Urinary tract infections (UTIs) are very common in children. The urinary tract is made up of the kidneys, ureters (tubes that move urine from kidney to the bladder), bladder, and urethra (a tube connects the bladder to the genitals). An infection can happen anywhere along this tract, but they are most common in the kidneys and bladder. An infection of the bladder is called cystitis, while an infection involving the kidney is called pyelonephritis, or “pyelo”.
Most UTIs are caused by a bacteria called Escherichia coli (E. coli), but there are also other bacteria that can sometimes cause a UTI.
Are some children at higher risk for urinary tract infections?
UTIs are more common in girls than in boys. A girls’ urethra is short so bacteria can easily get into the bladder. Children with a urinary track system that is abnormal and doesn’t work well are also more at risk for a UTI. However, this is very rare.
How do I know if my child has a urinary tract infection?
Young infants and children who have a UTI may be irritable or have a fever for no apparent reason.

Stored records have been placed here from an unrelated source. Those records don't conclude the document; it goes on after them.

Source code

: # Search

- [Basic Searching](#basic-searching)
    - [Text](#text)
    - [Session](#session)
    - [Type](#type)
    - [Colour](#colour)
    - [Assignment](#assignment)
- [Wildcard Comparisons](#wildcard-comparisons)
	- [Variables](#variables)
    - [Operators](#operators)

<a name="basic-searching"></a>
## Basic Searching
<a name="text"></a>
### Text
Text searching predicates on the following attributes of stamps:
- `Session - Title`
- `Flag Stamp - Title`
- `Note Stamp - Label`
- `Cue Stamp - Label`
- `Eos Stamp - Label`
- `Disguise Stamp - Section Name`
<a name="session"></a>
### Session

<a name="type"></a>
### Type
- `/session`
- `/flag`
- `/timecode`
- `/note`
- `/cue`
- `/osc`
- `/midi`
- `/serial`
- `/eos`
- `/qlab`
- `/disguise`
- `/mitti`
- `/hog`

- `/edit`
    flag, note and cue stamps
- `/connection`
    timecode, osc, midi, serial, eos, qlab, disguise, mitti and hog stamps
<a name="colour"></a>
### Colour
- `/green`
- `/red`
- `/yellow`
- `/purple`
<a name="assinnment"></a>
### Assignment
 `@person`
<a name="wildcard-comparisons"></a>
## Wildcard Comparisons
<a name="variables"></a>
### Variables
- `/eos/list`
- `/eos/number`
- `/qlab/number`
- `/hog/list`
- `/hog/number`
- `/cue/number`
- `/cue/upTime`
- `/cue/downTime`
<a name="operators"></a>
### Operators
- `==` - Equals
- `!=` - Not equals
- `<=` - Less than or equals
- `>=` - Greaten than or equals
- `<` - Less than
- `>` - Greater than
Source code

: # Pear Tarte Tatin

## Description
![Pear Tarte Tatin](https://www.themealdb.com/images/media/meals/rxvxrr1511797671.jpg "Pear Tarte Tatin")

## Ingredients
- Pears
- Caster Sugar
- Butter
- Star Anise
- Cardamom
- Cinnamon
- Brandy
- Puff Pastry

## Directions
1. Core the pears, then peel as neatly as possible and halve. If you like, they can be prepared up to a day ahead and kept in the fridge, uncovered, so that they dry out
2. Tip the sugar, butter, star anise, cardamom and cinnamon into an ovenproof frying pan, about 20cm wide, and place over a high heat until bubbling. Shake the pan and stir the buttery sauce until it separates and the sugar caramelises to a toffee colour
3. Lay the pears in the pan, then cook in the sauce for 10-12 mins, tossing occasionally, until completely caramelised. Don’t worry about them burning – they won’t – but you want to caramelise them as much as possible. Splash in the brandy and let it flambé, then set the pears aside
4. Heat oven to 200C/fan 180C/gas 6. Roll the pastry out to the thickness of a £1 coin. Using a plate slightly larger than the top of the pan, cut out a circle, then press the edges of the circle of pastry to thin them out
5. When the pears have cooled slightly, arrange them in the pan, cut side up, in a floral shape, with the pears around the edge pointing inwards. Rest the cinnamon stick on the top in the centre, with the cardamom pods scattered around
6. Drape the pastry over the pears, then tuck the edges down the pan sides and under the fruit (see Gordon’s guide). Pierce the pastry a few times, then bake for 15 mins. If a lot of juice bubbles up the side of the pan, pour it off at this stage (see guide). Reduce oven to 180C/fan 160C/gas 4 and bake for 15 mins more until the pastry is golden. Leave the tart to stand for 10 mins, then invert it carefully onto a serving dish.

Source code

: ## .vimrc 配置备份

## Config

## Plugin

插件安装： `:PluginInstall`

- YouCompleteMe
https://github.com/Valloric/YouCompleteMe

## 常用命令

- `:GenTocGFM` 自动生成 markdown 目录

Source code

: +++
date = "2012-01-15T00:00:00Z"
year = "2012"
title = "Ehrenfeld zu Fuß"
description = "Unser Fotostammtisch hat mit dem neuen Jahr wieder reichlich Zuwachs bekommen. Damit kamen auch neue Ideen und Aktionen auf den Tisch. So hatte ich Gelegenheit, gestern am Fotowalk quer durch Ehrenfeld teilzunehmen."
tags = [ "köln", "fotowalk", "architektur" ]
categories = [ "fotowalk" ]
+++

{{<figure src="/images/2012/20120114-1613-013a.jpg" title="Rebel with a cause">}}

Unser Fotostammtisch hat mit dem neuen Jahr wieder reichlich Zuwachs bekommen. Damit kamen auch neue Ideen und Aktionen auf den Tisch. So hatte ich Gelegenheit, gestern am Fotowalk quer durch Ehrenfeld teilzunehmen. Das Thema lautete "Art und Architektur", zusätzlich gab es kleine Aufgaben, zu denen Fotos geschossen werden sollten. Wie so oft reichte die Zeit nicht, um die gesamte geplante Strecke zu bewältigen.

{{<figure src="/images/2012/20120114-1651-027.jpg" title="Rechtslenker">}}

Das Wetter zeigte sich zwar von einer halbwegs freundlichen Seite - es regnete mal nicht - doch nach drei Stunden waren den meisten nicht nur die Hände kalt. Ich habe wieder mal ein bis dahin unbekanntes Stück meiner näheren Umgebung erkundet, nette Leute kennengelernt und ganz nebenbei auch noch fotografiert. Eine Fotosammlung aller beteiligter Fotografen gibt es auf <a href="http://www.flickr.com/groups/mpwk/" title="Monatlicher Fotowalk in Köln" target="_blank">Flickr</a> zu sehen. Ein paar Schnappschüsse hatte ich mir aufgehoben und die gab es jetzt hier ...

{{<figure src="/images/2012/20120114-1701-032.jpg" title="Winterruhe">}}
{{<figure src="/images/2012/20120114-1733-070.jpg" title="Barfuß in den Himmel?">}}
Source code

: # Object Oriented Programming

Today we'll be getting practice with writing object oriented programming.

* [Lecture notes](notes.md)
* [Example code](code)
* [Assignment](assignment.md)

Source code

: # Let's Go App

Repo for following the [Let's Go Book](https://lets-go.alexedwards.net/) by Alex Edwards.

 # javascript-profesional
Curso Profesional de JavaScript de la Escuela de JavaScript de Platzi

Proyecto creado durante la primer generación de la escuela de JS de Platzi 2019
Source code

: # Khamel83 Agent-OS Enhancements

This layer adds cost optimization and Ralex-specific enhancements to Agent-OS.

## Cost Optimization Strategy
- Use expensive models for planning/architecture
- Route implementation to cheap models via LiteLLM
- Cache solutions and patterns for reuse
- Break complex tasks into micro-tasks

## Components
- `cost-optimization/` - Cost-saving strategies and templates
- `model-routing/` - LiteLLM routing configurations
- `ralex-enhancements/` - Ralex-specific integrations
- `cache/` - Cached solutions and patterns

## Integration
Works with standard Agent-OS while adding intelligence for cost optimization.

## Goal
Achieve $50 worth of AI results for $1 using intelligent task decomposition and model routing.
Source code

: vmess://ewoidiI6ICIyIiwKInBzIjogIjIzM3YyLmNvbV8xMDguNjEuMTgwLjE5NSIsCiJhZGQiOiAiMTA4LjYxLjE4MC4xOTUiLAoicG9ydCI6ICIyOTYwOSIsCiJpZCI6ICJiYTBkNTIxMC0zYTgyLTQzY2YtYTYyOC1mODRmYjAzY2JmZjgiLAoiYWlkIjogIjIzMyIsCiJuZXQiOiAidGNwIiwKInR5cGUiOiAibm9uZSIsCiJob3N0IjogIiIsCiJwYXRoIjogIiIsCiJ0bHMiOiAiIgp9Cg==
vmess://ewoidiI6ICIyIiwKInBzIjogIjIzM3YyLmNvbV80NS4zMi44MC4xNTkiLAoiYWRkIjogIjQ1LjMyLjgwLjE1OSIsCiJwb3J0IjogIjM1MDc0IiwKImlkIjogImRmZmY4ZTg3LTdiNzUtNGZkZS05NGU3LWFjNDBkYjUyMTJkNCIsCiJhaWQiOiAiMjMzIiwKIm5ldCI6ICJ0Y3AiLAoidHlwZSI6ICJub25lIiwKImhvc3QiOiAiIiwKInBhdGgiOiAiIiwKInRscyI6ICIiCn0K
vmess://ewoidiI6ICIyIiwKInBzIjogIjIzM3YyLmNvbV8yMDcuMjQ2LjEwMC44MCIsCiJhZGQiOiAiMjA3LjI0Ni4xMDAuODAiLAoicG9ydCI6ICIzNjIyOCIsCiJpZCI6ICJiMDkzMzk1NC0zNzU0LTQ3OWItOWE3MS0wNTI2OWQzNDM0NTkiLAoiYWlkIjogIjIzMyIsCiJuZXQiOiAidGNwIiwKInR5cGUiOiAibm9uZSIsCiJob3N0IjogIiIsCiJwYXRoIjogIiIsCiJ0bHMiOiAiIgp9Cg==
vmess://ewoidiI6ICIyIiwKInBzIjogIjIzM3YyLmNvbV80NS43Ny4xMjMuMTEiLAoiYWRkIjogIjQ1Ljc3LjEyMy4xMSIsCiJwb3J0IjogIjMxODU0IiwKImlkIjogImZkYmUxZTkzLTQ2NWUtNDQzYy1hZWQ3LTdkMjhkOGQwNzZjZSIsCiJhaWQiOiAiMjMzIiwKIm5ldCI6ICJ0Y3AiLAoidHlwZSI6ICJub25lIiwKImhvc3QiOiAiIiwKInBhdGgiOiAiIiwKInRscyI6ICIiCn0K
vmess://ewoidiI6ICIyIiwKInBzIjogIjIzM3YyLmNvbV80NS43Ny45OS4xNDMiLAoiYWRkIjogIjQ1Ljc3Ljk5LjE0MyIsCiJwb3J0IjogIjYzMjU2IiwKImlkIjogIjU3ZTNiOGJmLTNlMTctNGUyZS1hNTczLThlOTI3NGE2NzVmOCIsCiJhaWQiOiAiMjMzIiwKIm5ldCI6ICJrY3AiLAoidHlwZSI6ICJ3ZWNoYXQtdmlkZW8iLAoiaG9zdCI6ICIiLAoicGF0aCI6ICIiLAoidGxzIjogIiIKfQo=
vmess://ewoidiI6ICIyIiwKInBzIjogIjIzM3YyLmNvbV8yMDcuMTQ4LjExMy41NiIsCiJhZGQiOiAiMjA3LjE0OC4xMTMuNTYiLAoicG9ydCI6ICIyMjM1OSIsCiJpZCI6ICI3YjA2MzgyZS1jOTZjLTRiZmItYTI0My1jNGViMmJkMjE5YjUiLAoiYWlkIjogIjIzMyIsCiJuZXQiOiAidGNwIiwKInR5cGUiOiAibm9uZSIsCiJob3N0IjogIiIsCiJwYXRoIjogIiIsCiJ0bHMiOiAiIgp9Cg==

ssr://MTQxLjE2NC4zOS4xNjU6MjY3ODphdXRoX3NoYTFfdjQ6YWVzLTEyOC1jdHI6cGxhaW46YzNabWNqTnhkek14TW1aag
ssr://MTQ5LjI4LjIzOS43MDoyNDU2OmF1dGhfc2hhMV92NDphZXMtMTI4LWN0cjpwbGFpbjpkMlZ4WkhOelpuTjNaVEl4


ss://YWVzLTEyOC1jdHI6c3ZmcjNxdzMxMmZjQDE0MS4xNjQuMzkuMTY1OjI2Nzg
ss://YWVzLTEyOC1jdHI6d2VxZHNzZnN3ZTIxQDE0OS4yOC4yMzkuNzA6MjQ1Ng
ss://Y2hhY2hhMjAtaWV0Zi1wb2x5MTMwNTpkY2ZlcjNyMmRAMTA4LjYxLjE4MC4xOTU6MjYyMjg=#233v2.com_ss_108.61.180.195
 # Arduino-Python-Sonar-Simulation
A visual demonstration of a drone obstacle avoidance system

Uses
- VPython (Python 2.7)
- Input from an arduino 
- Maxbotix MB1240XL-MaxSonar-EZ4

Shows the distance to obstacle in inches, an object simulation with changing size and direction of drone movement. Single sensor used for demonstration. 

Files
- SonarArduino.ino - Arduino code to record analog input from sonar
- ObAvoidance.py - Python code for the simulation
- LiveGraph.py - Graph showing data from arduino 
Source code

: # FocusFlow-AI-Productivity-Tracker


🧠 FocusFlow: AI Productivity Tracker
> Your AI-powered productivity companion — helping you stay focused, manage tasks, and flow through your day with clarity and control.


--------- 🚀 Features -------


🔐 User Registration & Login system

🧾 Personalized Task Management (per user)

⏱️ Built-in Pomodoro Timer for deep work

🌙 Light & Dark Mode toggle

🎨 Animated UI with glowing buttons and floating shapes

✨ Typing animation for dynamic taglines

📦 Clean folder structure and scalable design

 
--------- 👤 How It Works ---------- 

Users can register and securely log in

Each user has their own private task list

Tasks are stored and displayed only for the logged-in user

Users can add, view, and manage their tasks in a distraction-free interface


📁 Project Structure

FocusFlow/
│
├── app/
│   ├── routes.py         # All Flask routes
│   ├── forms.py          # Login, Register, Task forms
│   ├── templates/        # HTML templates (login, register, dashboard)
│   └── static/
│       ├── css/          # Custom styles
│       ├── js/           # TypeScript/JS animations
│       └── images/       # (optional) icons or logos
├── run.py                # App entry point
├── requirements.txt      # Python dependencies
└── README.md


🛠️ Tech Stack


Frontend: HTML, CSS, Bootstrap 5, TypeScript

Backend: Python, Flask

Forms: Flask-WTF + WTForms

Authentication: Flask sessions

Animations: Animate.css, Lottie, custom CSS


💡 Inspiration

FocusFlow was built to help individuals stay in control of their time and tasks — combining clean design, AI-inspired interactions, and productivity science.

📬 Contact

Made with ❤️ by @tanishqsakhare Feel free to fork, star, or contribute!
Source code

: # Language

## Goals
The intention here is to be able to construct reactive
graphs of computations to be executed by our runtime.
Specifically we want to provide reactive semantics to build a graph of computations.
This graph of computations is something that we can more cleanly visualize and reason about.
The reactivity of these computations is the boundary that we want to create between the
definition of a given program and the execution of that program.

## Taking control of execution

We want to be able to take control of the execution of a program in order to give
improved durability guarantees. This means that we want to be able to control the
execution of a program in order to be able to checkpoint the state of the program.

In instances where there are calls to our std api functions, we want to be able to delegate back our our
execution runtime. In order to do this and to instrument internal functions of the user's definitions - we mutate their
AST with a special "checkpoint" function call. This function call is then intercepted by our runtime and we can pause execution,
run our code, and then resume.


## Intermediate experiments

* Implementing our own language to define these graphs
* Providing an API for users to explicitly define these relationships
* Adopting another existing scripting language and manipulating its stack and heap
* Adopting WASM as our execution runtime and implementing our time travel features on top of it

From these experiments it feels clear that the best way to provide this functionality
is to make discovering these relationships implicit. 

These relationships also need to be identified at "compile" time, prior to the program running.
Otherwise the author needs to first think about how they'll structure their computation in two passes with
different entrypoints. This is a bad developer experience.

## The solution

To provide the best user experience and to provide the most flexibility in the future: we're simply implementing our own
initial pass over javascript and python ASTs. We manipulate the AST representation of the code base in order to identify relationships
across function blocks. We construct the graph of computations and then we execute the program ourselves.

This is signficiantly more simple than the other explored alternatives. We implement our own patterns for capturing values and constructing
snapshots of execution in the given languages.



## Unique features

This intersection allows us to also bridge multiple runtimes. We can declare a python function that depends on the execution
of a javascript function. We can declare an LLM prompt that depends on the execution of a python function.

Older children might also:
feel pain or a burning sensation when peeing,
feel a strong urge to pee or need to pee more often than usual, or start having small accidents well after toilet learning is complete,
have a fever,
feel pain in the lower back or pain in the belly just below the navel,
have foul-smelling urine that can look cloudy or have a little blood.
How will my doctor test for a urinary tract infection?
To diagnose a UTI, your doctor will need a urine sample. How you provide the sample will depend on your child’s age:
If you have an infant, a doctor or nurse will probably use a catheter (small tube inserted into the urethra) so urine can be collected in a sterile bag for testing. This is the best way to test for a UTI.
If your child is toilet-trained, he will need to provide a mid-stream urine sample in a sterile cup or jar. “Mid-stream” means that the child pees a bit and then you collect the urine.
How is a urinary tract infection treated?
UTIs are treated with antibiotics. If your child is younger than 2 years and has a UTI, your doctor may do additional tests to be sure your child’s urinary tract is working properly.